■ RECORDED DATA
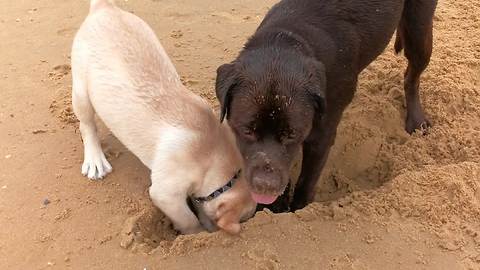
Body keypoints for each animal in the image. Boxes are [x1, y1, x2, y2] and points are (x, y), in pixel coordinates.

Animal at [71, 0, 255, 234]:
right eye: (246, 217)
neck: (211, 155)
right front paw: (194, 233)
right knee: (87, 125)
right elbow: (188, 219)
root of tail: (105, 7)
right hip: (81, 90)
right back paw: (95, 160)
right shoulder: (166, 192)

■ TASK TO CARRY OUT
An exact, word-for-word version of the material is required, free of pictures.

■ EXERCISE ANSWER
Body keypoints for each animal in the image. Boxes are [x1, y1, x2, y2] and points are (x, y), in pixel coordinates.

Animal at [71, 0, 255, 234]:
right eye: (246, 217)
neck: (211, 155)
right front paw: (194, 233)
right knee: (87, 125)
right elbow: (188, 219)
root of tail: (105, 7)
right hip: (81, 90)
right back paw: (95, 160)
right shoulder: (166, 192)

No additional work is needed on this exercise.